'''
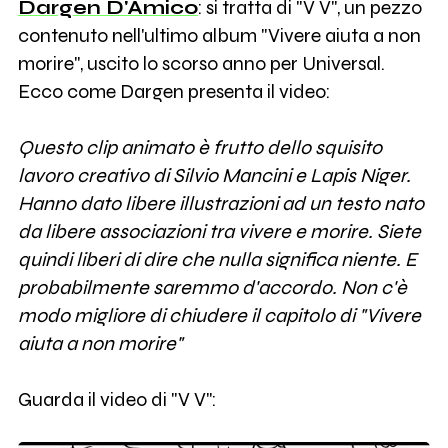
Dargen D'Amico
: si tratta di "V V", un pezzo
contenuto nell'ultimo album "Vivere aiuta a non
morire", uscito lo scorso anno per Universal.
Ecco come Dargen presenta il video:
Questo clip animato è frutto dello squisito
lavoro creativo di Silvio Mancini e Lapis Niger.
Hanno dato libere illustrazioni ad un testo nato
da libere associazioni tra vivere e morire. Siete
quindi liberi di dire che nulla significa niente. E
probabilmente saremmo d'accordo. Non c'è
modo migliore di chiudere il capitolo di "Vivere
aiuta a non morire"
Guarda il video di "V V":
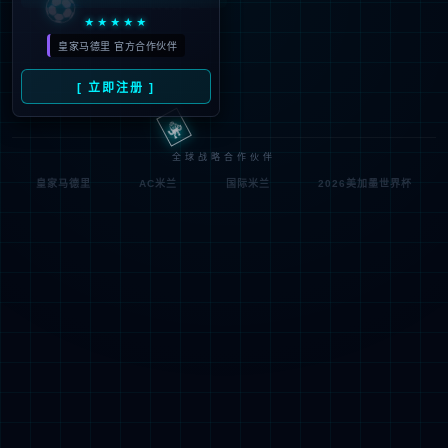
符;
网址已失效 >可能页面已删除，活动已下线等
返回首页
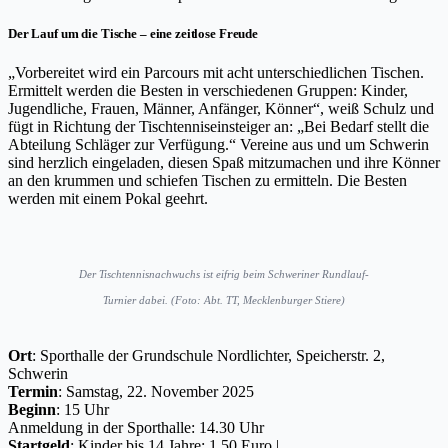
Der Lauf um die Tische – eine zeitlose Freude
„Vorbereitet wird ein Parcours mit acht unterschiedlichen Tischen.
Ermittelt werden die Besten in verschiedenen Gruppen: Kinder,
Jugendliche, Frauen, Männer, Anfänger, Könner“, weiß Schulz und
fügt in Richtung der Tischtenniseinsteiger an: „Bei Bedarf stellt die
Abteilung Schläger zur Verfügung.“ Vereine aus und um Schwerin
sind herzlich eingeladen, diesen Spaß mitzumachen und ihre Könner
an den krummen und schiefen Tischen zu ermitteln. Die Besten
werden mit einem Pokal geehrt.
Der Tischtennisnachwuchs ist eifrig beim Schweriner Rundlauf-
Turnier dabei. (Foto: Abt. TT, Mecklenburger Stiere)
Ort
: Sporthalle der Grundschule Nordlichter, Speicherstr. 2,
Schwerin
Termin
: Samstag, 22. November 2025
Beginn
: 15 Uhr
Anmeldung in der Sporthalle: 14.30 Uhr
Startgeld
: Kinder bis 14 Jahre: 1,50 Euro |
'''
- Exercise goal
Nothing but an exact copy of the data, without pictures, should be returned.

- Written solution
Dargen D'Amico
: si tratta di "V V", un pezzo
contenuto nell'ultimo album "Vivere aiuta a non
morire", uscito lo scorso anno per Universal.
Ecco come Dargen presenta il video:
Questo clip animato è frutto dello squisito
lavoro creativo di Silvio Mancini e Lapis Niger.
Hanno dato libere illustrazioni ad un testo nato
da libere associazioni tra vivere e morire. Siete
quindi liberi di dire che nulla significa niente. E
probabilmente saremmo d'accordo. Non c'è
modo migliore di chiudere il capitolo di "Vivere
aiuta a non morire"
Guarda il video di "V V":
符;
网址已失效 >可能页面已删除，活动已下线等
返回首页
Der Lauf um die Tische – eine zeitlose Freude
„Vorbereitet wird ein Parcours mit acht unterschiedlichen Tischen.
Ermittelt werden die Besten in verschiedenen Gruppen: Kinder,
Jugendliche, Frauen, Männer, Anfänger, Könner“, weiß Schulz und
fügt in Richtung der Tischtenniseinsteiger an: „Bei Bedarf stellt die
Abteilung Schläger zur Verfügung.“ Vereine aus und um Schwerin
sind herzlich eingeladen, diesen Spaß mitzumachen und ihre Könner
an den krummen und schiefen Tischen zu ermitteln. Die Besten
werden mit einem Pokal geehrt.
Der Tischtennisnachwuchs ist eifrig beim Schweriner Rundlauf-
Turnier dabei. (Foto: Abt. TT, Mecklenburger Stiere)
Ort
: Sporthalle der Grundschule Nordlichter, Speicherstr. 2,
Schwerin
Termin
: Samstag, 22. November 2025
Beginn
: 15 Uhr
Anmeldung in der Sporthalle: 14.30 Uhr
Startgeld
: Kinder bis 14 Jahre: 1,50 Euro |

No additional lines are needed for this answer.